WHAT YOU ARE ASKED TO DO:
When you reach the line containing "15: (29, 391, 3.96)" in the entries below, begin reproducing lines exactly, and stop once the line containing "37: (1009, 430, 5.38)" is done.

┌─ DATA FOR THIS EXERCISE

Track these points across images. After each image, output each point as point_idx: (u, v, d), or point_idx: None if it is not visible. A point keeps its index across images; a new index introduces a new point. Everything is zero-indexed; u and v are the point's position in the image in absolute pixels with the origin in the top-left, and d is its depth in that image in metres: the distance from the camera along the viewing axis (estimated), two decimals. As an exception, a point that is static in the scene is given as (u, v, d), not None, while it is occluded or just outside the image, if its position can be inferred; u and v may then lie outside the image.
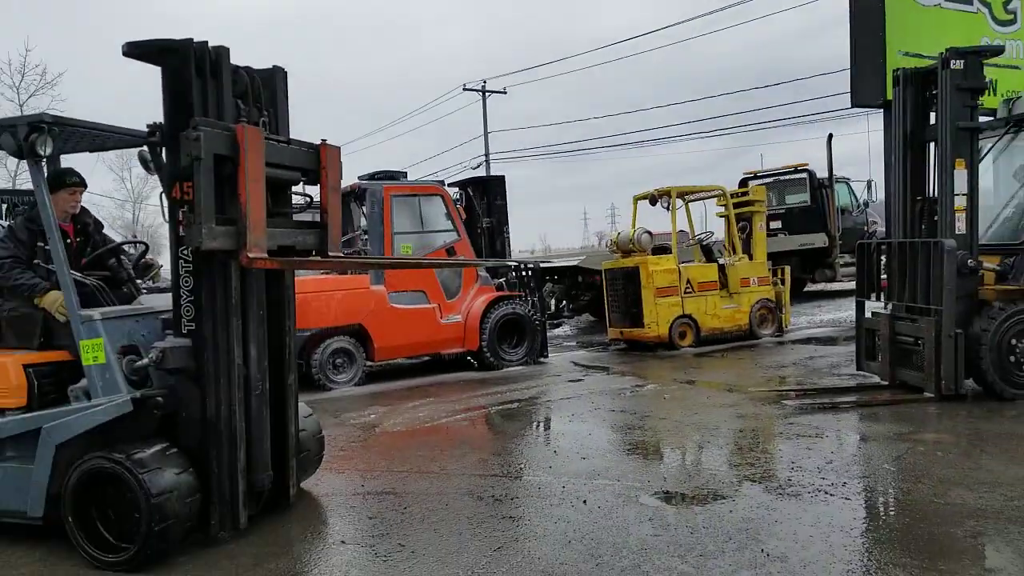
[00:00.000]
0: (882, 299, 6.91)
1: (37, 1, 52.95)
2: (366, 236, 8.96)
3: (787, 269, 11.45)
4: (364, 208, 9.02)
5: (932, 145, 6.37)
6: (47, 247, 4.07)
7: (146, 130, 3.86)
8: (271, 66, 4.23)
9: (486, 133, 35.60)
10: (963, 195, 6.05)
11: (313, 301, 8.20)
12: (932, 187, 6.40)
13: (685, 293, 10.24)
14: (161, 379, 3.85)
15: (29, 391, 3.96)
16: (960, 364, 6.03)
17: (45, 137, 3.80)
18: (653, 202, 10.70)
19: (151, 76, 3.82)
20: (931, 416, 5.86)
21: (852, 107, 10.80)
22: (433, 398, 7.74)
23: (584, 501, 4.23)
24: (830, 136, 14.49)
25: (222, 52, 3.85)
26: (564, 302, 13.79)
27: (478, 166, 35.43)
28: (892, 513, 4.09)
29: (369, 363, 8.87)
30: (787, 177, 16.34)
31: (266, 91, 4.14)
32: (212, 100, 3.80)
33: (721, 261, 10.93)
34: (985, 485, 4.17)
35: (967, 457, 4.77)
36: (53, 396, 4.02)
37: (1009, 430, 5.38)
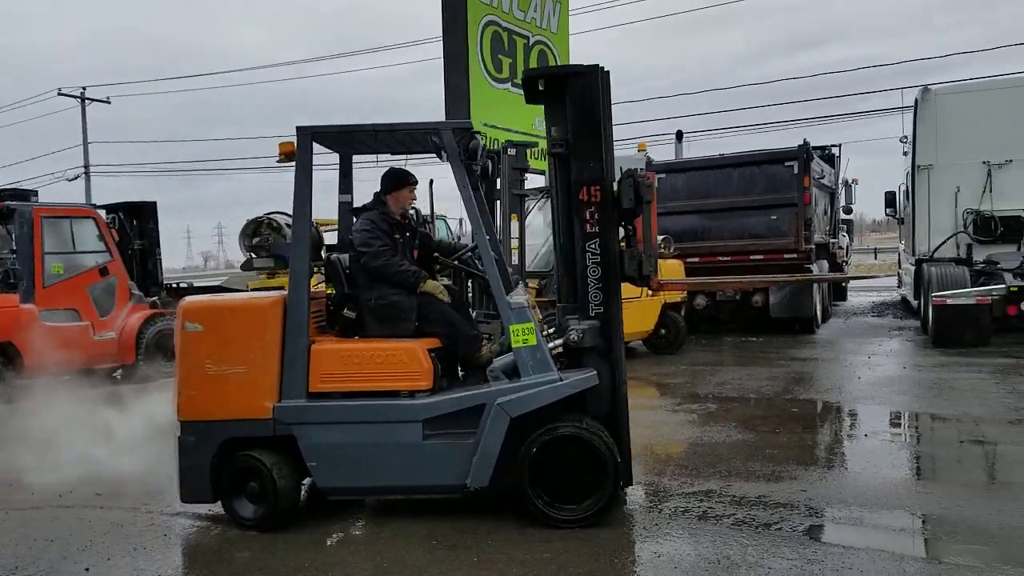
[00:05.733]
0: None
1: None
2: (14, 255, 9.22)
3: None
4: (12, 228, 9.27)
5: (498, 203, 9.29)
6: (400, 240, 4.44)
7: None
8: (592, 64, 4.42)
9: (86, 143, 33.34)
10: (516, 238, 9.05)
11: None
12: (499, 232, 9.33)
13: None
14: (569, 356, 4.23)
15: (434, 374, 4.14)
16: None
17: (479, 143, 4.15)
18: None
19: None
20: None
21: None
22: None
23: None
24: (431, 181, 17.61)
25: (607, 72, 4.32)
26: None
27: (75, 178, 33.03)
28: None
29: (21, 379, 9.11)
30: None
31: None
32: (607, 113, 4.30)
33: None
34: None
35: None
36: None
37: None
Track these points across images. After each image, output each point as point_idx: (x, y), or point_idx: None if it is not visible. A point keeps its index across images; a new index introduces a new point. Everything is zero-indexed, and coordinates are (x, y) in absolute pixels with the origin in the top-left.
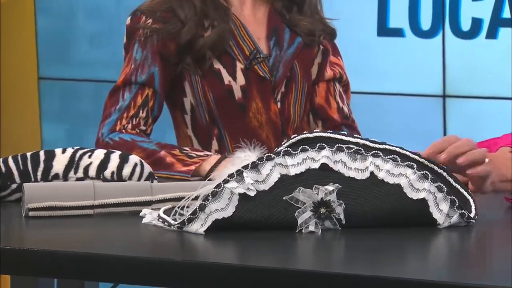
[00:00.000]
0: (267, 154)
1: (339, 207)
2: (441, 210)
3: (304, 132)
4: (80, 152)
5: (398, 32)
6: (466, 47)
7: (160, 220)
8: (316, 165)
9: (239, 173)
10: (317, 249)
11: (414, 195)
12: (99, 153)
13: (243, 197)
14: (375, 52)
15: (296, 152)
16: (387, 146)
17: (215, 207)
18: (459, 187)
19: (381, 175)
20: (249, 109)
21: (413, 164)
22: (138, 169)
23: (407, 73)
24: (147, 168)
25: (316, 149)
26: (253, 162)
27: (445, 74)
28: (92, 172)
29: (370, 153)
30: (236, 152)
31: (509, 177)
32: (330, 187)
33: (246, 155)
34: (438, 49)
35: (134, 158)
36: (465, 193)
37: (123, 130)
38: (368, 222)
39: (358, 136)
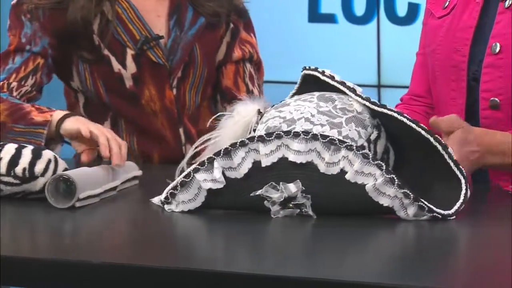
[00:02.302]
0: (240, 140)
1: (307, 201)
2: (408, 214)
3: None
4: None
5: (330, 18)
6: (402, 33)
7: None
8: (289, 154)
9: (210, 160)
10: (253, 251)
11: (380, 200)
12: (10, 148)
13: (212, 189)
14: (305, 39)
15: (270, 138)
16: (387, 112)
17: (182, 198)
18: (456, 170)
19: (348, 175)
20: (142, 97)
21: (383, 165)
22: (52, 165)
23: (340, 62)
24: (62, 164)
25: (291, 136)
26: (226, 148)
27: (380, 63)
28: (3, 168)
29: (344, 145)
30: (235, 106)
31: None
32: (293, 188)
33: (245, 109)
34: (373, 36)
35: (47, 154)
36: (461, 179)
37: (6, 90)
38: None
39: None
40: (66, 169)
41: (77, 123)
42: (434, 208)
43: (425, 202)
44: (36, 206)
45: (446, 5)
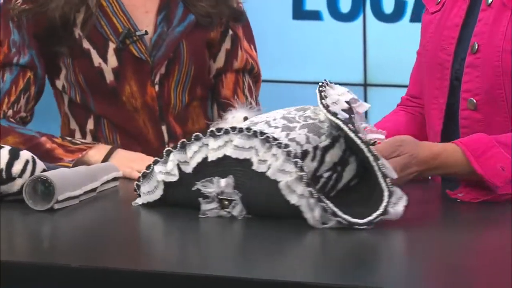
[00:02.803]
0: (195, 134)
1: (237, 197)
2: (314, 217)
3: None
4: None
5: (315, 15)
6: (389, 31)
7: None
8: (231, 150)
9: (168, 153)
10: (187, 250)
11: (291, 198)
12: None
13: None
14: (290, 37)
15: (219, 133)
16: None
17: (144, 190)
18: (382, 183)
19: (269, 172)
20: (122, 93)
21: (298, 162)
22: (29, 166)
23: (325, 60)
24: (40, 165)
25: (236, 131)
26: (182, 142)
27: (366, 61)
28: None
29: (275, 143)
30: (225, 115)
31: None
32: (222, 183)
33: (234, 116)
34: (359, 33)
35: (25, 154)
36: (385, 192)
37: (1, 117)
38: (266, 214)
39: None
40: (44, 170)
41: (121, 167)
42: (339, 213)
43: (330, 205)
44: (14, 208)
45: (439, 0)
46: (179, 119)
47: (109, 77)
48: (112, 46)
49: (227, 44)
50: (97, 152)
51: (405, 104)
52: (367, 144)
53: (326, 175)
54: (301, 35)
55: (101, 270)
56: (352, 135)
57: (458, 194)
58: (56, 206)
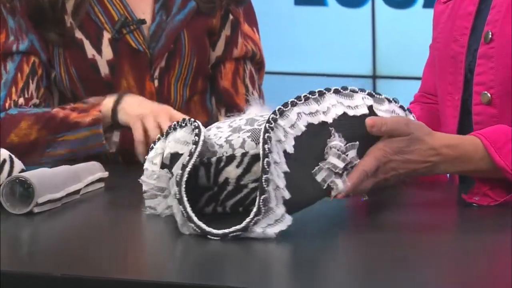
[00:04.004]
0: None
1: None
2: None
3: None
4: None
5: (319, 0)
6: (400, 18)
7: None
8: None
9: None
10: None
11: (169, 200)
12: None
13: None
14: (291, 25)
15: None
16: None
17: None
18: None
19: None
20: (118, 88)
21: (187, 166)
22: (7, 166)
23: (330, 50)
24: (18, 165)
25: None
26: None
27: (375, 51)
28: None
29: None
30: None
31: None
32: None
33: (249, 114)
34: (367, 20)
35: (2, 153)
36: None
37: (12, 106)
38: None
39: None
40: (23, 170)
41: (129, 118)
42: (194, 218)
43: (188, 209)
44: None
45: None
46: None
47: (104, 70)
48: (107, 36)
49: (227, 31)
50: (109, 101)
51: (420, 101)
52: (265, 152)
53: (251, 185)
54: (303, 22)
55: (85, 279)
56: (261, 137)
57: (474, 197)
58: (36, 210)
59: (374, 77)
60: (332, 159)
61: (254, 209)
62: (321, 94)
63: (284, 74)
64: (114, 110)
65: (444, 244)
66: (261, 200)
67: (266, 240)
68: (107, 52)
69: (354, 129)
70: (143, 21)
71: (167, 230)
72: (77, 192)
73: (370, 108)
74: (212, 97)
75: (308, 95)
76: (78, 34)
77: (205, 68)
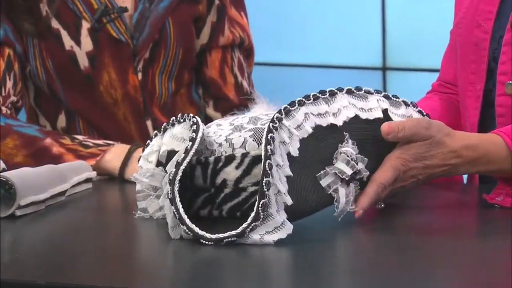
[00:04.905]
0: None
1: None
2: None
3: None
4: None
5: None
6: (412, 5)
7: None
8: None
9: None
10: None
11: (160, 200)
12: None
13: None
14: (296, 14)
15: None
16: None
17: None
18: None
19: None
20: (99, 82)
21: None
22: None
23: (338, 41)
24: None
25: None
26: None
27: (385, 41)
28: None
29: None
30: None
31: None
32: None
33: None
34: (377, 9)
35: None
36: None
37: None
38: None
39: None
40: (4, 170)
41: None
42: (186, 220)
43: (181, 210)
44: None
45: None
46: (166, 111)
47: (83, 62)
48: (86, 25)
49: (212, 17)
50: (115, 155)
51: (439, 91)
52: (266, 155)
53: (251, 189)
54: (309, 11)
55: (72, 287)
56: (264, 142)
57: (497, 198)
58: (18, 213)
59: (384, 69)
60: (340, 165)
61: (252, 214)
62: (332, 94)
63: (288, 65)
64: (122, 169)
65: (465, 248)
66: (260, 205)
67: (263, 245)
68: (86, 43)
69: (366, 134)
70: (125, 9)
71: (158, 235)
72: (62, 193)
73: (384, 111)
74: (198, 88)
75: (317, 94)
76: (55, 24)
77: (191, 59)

└─

ANSWER BOX:
15: (29, 391, 3.96)
16: (960, 364, 6.03)
17: (45, 137, 3.80)
18: (653, 202, 10.70)
19: (151, 76, 3.82)
20: (931, 416, 5.86)
21: (852, 107, 10.80)
22: (433, 398, 7.74)
23: (584, 501, 4.23)
24: (830, 136, 14.49)
25: (222, 52, 3.85)
26: (564, 302, 13.79)
27: (478, 166, 35.43)
28: (892, 513, 4.09)
29: (369, 363, 8.87)
30: (787, 177, 16.34)
31: (266, 91, 4.14)
32: (212, 100, 3.80)
33: (721, 261, 10.93)
34: (985, 485, 4.17)
35: (967, 457, 4.77)
36: (53, 396, 4.02)
37: (1009, 430, 5.38)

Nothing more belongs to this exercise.